Does this sequence of function's sum uniformly converge? $Q)$ For the countable set, $\mathbb{Q}$ (rational number's set)
$$(0,1) \cap \mathbb{Q} = \{a_1, a_2, \ldots, a_n ,\ldots\}$$ 
Define $f_n : [0,1] \to \mathbb{R}$ by $\begin{cases}
1/n,  & x=a_n \\
0 & x \neq a_n
\end{cases}$
Determine uniformly converge $\sum_{n=1}^\infty f_n(x)$  on $[0,1]$

My guess this is not uniformly converge 
since  $a_n \in (0,1)$ into $f_n(x)$
Then, $\sum_{n=1}^{\infty} f_n(a_n)=\sum_{n=1}^{\infty}{ 1 \over {n}} $ 
Therefore,  $\sum_{n=1}^\infty f_n(x)$ does not uniformly converge.
What do you think? Any help would be appreciated.

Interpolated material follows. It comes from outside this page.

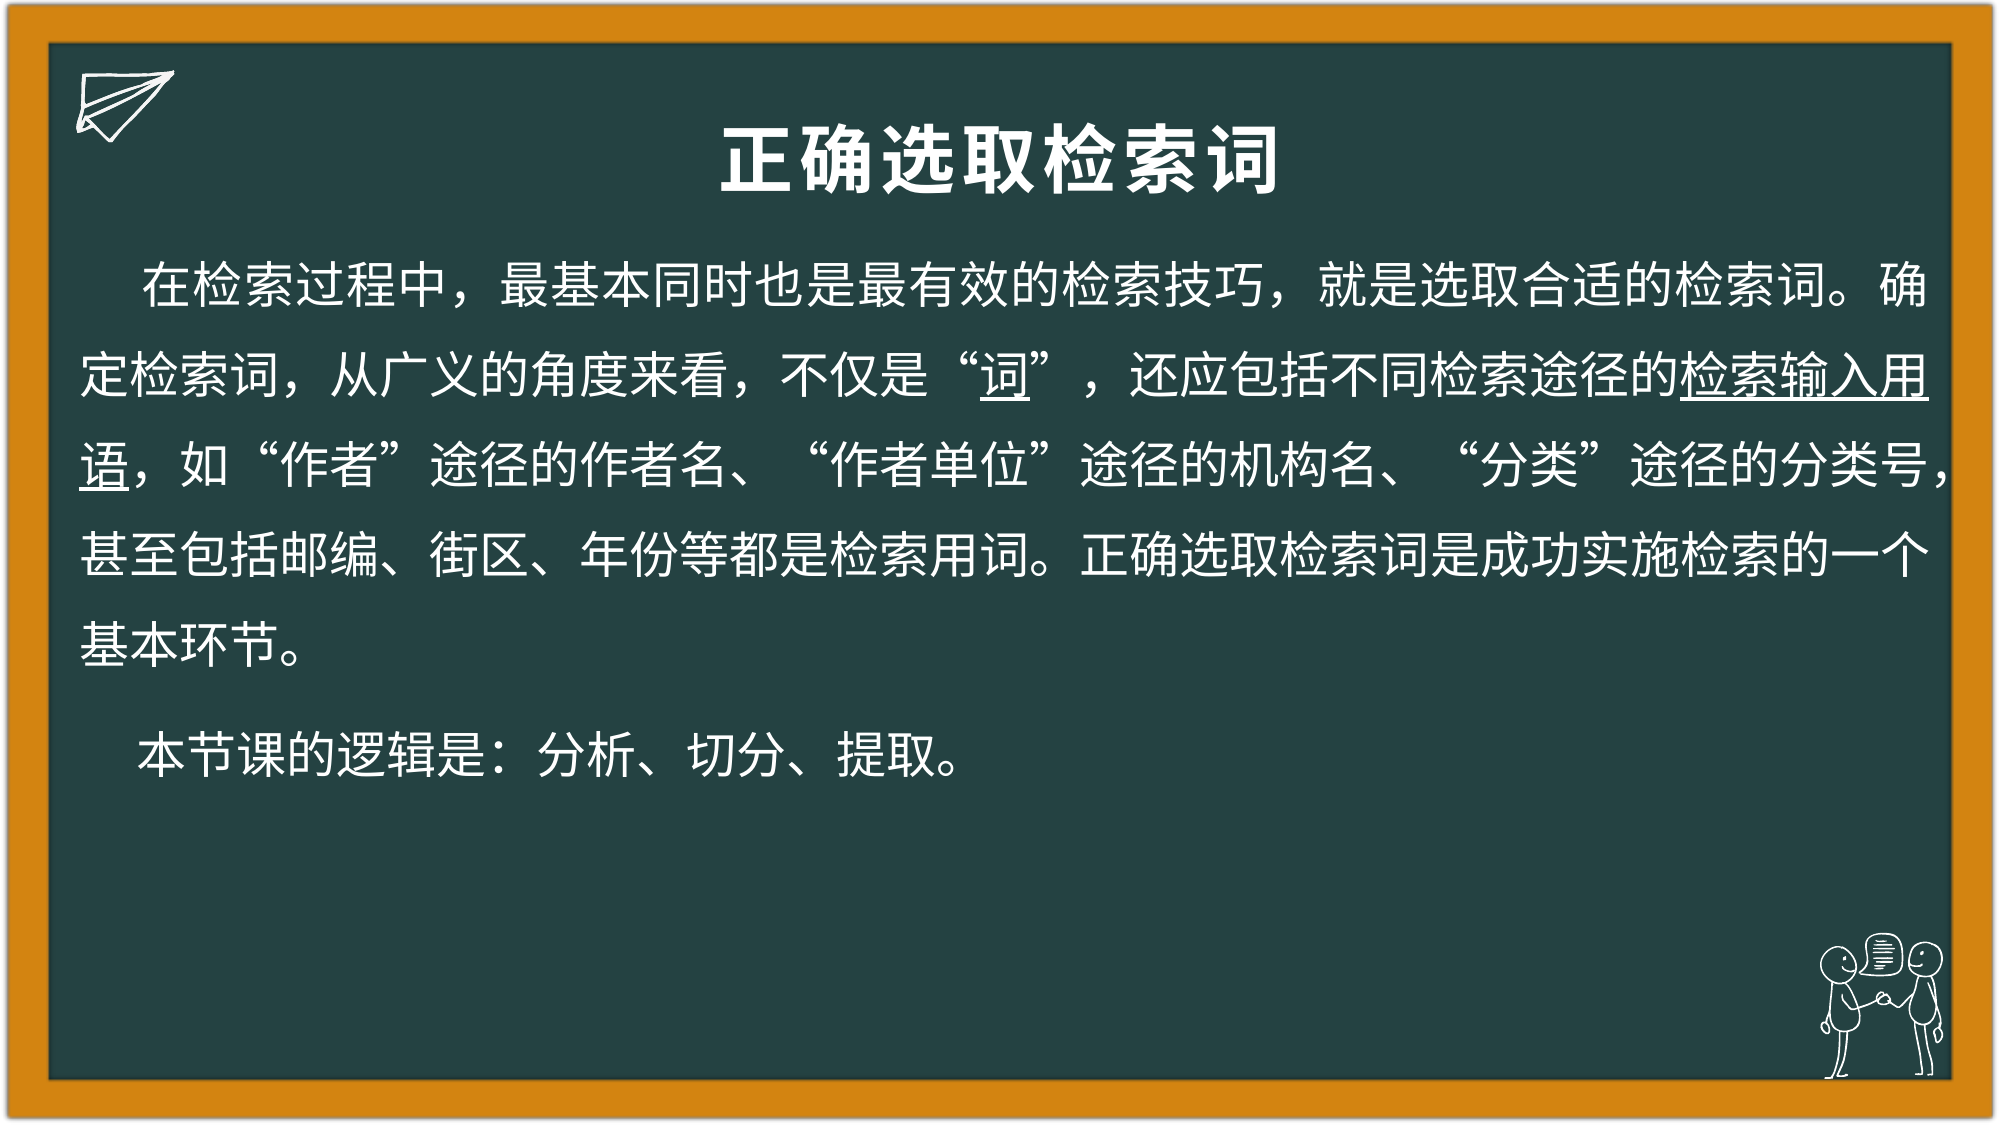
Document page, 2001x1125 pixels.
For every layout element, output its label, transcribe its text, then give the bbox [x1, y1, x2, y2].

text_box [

 A: It does converge uniformly if $a_1,a_2,a_3,\ldots$ are all distinct.
For example suppose we have
$$
\begin{array}{lcll}
a_1 & = & 1/2 & (\text{denominator} = 2) \\
a_2, a_3 & = & 1/3,\,\, 2/3 & (\text{denominator} = 3) \\
a_4, a_5 & = & 1/4, \, \,3/4 & (\text{denominator} = 4) \\
a_6,a_7,a_8,a_9 & = & 1/5,\,\, 2/5,\,\, 3/5,\,\, 4/5 & (\text{denominator} = 5) \\
a_{10}, a_{11} & = & 1/6,\,\,5/6 & (\text{denominator} = 6) \\
\text{etc.}
\end{array}
$$
Then
$$
\sum_{n=1}^{11} f_n(x) =
\begin{cases}
1 & \text{if } x = 1/2, \\
1/2 & \text{if } x=1/3, \\
1/3 & \text{if } x=2/3, \\
1/4 & \text{if } x = 1/4, \\
1/5 & \text{if } x = 3/4, \\
1/6 & \text{if } x = 1/5, \\
1/7 & \text{if } x = 2/5, \\
1/8 & \text{if } x = 3/5, \\
1/9 & \text{if } x = 4/5, \\
1/10 & \text{if } x = 1/6, \\
1/11 & \text{if } x = 5/6, \\
0 & \text{if } x = \text{anything else.}
\end{cases}
$$
At no point do we have $1+\frac 1 2 + \frac 1 3 + \cdots + \frac 1 {11}.$
This sum of $11$ terms differs from the sum of infinitely many terms by $1/12$ if $x=a_{12}$ and by less than that if $x={}$any other number. The biggest discrepancy between the sum of infinitely many terms and the sum of finitely many is always $1/(n+1)$ when $n$ terms have been added.